We live in a new day in our culture. Our government has made sweeping changes to the fabric of our nation. A lot has changed.
Our culture is obsessed with radical change all in the name of love, sex and marriage. From movies, romance novels, songs, poems, we have this fairy tale fantasy of “...and they lived happily ever after.” As if to say, when you find the right person, there are no issues! It’s happily ever after!
I love happily ever after movies. They make you feel good and yet they are so unrealistic. Happily ever after ignores the aging process, debt, doctor’s reports, unexpected tragedies, pain, deception, betrayal and the things that happen in real life.
Our cultural is looking for love but coming up empty, confused and numb. LOVE - the word has lost its meaning. It’s overused... misused... misunderstood. I’ll say, “I love my wife and kids. I love God. I love my country. I love that truck. I love Blue Bell Ice Cream.” I love a whole lot of different things in varying degrees of value.
Your view of love, sex and marriage have been formed through what you experienced and observed in your family of origin, the culture you grew up in and the view of how the world functions –all part of your worldview. If you are a follower of Jesus, there will be a lens that overlays all the others – God’s Revelation of Himself through His Word.
There are currently 7 billion people on earth. As a result, about how many opinions do you think there are on love, sex and marriage? Many times, we allow others to do the sifting and sorting for us, handing us our “opinions” in sound bites and slogans that can sound so right. But are they really? Some say: “That may be true for your but it’s not for me” ... “No one has the right to impose their morality on you.” Or most recently, “Love is love”. Those might make great sound bites but what do they mean?
If truth is defined by each of us then why should we believe that anything is true other than what we believe? Unless, there is an external standard to which we can measure our ideas and conclusions.
To resist these new definitions based on cultural standards is to be countercultural and perhaps to even be labeled as “being on the wrong side of history.” As followers of Jesus Christ we are held to a different standard all together. Because if God’s Word is a true and reliable revelation of Himself to man, then it will be True for all time, across all cultures and all political structures, regardless of differing opinions.
Our objective in this series is to look at love, sex and marriage within the objective context of Scripture. That will be our starting and ending point. We will use it as our plumb line.
This series is not intended to be a part of a cultural war to attempt to resurrect a Christian culture that is no longer in our land. It is a discipleship conversation about how to live in a world obsessed with love, sex, and marriage. What does that mean for followers of Jesus? How do we teach and train our children? How do we live our faith in this context and arena of life?
Let’s look at the word “love” as described in scripture. There are four major words for used for love in the original language of the Bible:
- Agape (self-sacrificial love such as a parent’s love for a child). Agape is the most common word for love in the New Testament, It occurs 259 times as a verb or noun. It’s the love that God demonstrated in sending Jesus to die for us.

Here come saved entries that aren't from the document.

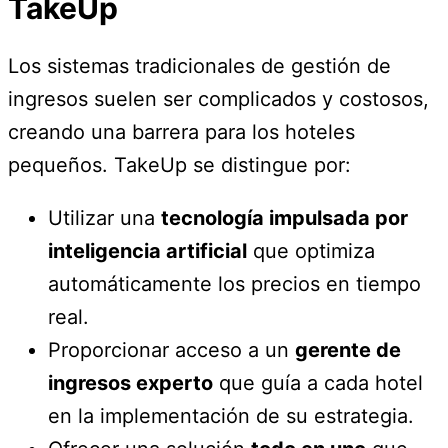
TakeUp
Los sistemas tradicionales de gestión de
ingresos suelen ser complicados y costosos,
creando una barrera para los hoteles
pequeños. TakeUp se distingue por:
Utilizar una
tecnología impulsada por
inteligencia artificial
que optimiza
automáticamente los precios en tiempo
real.
Proporcionar acceso a un
gerente de
ingresos experto
que guía a cada hotel
en la implementación de su estrategia.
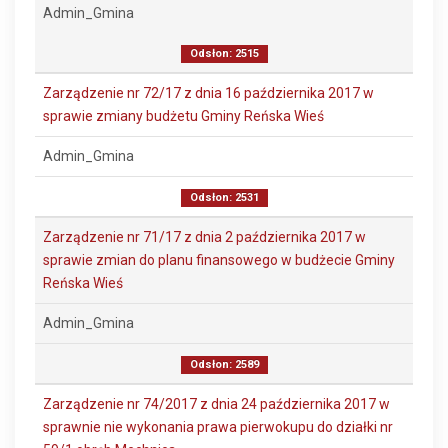
Admin_Gmina
Odsłon: 2515
Zarządzenie nr 72/17 z dnia 16 października 2017 w
sprawie zmiany budżetu Gminy Reńska Wieś
Admin_Gmina
Odsłon: 2531
Zarządzenie nr 71/17 z dnia 2 października 2017 w
sprawie zmian do planu finansowego w budżecie Gminy
Reńska Wieś
Admin_Gmina
Odsłon: 2589
Zarządzenie nr 74/2017 z dnia 24 października 2017 w
sprawnie nie wykonania prawa pierwokupu do działki nr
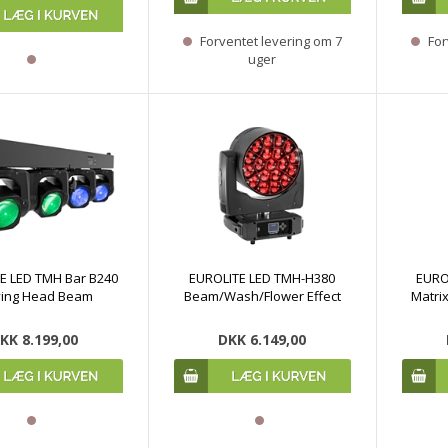
Forventet levering om 7
For
uger
E LED TMH Bar B240
EUROLITE LED TMH-H380
EURO
ing Head Beam
Beam/Wash/Flower Effect
Matri
KK 8.199,00
DKK 6.149,00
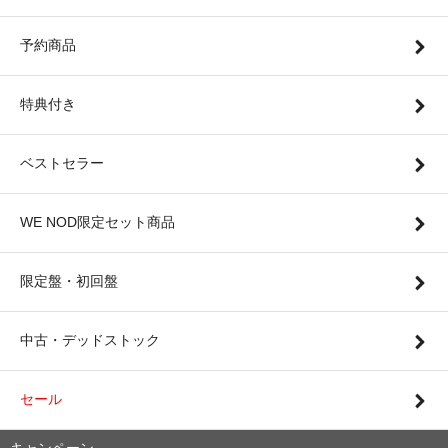
予約商品
特典付き
ベストセラー
WE NOD限定セット商品
限定盤・初回盤
中古・デッドストック
セール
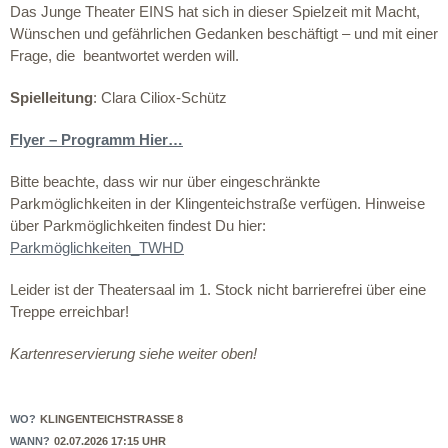
Das Junge Theater EINS hat sich in dieser Spielzeit mit Macht,
Wünschen und gefährlichen Gedanken beschäftigt – und mit einer
Frage, die beantwortet werden will.
Spielleitung
: Clara Ciliox-Schütz
Flyer – Programm Hier…
Bitte beachte, dass wir nur über eingeschränkte
Parkmöglichkeiten in der Klingenteichstraße verfügen. Hinweise
über Parkmöglichkeiten findest Du hier:
Parkmöglichkeiten_TWHD
Leider ist der Theatersaal im 1. Stock nicht barrierefrei über eine
Treppe erreichbar!
Kartenreservierung siehe weiter oben!
WO?
KLINGENTEICHSTRASSE 8
WANN?
02.07.2026 17:15 UHR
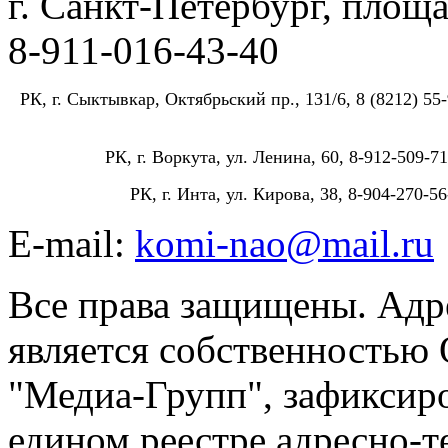
г. Санкт-Петербург, площа
8-911-016-43-40
РК, г. Сыктывкар, Октябрьский пр., 131/6, 8 (8212) 55-
РК, г. Воркута, ул. Ленина, 60, 8-912-509-71
РК, г. Инта, ул. Кирова, 38, 8-904-270-56
E-mail:
komi-nao@mail.ru
Все права защищены. Адре
является собственностью
"Медиа-Групп", зафиксиро
едином реестре адресно-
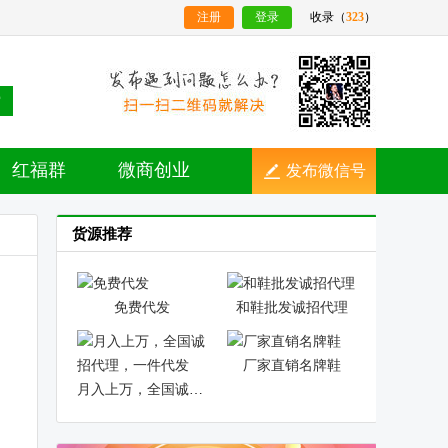
注册
登录
收录（
323
）
索
红福群
微商创业
发布微信号
货源推荐
免费代发
和鞋批发诚招代理
厂家直销名牌鞋
月入上万，全国诚招代理，一件代发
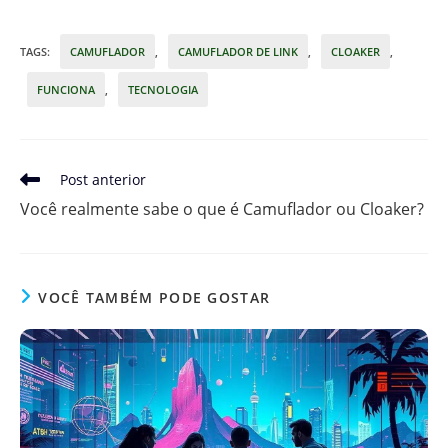
TAGS
:
CAMUFLADOR
,
CAMUFLADOR DE LINK
,
CLOAKER
,
FUNCIONA
,
TECNOLOGIA
Leia
Post anterior
mais
Você realmente sabe o que é Camuflador ou Cloaker?
artigos
VOCÊ TAMBÉM PODE GOSTAR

- Phileo conveys the idea of emotional love. While Agape signifies the complete giving of love to another in self-sacrifice, Phileo emphasizes the affection, emotion and fondness one has for another. This word occurs 54 times in the New Testament.
- Stergo refers to the love of family. Stergo occurs once in the New Testament in Romans 12:10 directing for us to love and treasure each other as family.
- Eros is physical, sexual expression does not appear as a word in the Bible although the erotic love that it refers to is certainly present specifically in Song of Solomon between the lover and the beloved.
As followers of Jesus, we are to exercise all three kinds of love: agape, phileo and stergo. The fourth kind of love, eros is to be reserved as an expression of oneness and intimacy between a man and his wife.
We need agape love because some of the things that God requires of us are not fun or easy, but need to be done out of a sense of self-sacrificial love. We need to have phileo love because we need true friends to stand with us, people with whom we are emotionally connected (accountability). And we need to have stergo love between us, a deep family affection that comforts and helps us in connection with our spiritual family.
Is it more important to fall in love or to be loving? I heard a speaker say, “falling in love is easy, it requires a pulse. Staying in love requires more.” Love is more than an emotion, more than a feeling or an attraction. Love is a commitment. More pointedly – Love is a verb. It is more something you do as opposed to something you feel.
Love is a decision to do something in spite of how we feel. Our culture says, we fall in love. The Bible says we are to behave in love. In essence to make love a verb!